_TASK MATERIAL_:
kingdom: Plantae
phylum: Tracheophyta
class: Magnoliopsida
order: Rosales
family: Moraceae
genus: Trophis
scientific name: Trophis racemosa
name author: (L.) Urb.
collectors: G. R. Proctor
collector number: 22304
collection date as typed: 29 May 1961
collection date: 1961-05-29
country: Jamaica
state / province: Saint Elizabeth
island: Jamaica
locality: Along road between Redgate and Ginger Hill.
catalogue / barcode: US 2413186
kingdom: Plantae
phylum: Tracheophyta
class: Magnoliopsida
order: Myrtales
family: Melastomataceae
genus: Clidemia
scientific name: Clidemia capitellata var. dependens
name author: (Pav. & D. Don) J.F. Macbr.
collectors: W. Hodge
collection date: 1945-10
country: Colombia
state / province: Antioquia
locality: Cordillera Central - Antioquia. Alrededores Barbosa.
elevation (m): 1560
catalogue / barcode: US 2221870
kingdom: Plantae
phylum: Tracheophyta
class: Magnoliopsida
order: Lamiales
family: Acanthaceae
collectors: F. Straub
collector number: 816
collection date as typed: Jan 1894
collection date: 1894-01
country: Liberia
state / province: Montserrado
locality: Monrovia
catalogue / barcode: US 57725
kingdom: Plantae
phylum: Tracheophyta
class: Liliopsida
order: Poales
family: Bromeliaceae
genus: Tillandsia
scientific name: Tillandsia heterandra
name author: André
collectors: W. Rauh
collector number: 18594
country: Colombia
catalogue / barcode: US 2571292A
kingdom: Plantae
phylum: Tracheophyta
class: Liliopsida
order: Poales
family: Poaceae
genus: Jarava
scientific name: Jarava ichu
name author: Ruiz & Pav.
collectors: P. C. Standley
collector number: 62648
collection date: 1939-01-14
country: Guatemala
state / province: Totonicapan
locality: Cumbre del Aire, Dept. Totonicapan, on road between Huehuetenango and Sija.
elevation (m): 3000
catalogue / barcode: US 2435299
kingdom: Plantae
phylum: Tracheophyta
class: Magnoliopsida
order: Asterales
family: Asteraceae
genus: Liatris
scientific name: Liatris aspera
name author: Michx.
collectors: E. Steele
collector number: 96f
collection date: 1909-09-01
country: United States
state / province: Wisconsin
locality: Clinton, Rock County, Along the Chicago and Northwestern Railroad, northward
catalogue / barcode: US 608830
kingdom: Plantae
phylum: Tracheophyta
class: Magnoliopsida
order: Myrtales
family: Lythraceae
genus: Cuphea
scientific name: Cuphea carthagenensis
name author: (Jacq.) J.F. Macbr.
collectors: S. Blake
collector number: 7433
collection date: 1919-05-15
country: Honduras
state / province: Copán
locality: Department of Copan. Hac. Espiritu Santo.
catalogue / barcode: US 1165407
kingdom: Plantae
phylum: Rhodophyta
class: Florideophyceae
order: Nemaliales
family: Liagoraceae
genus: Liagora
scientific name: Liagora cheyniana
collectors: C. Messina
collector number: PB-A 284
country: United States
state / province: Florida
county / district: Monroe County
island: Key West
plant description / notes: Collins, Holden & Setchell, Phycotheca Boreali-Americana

_YOUR INSTRUCTIONS_:
Rename "collection date" to "date collected" in the stretch from the line containing "state / province: Totonicapan" through the line containing "country: Honduras", and give back only those lines with nothing else changed.

_THE SOLUTION_:
state / province: Totonicapan
locality: Cumbre del Aire, Dept. Totonicapan, on road between Huehuetenango and Sija.
elevation (m): 3000
catalogue / barcode: US 2435299
kingdom: Plantae
phylum: Tracheophyta
class: Magnoliopsida
order: Asterales
family: Asteraceae
genus: Liatris
scientific name: Liatris aspera
name author: Michx.
collectors: E. Steele
collector number: 96f
date collected: 1909-09-01
country: United States
state / province: Wisconsin
locality: Clinton, Rock County, Along the Chicago and Northwestern Railroad, northward
catalogue / barcode: US 608830
kingdom: Plantae
phylum: Tracheophyta
class: Magnoliopsida
order: Myrtales
family: Lythraceae
genus: Cuphea
scientific name: Cuphea carthagenensis
name author: (Jacq.) J.F. Macbr.
collectors: S. Blake
collector number: 7433
date collected: 1919-05-15
country: Honduras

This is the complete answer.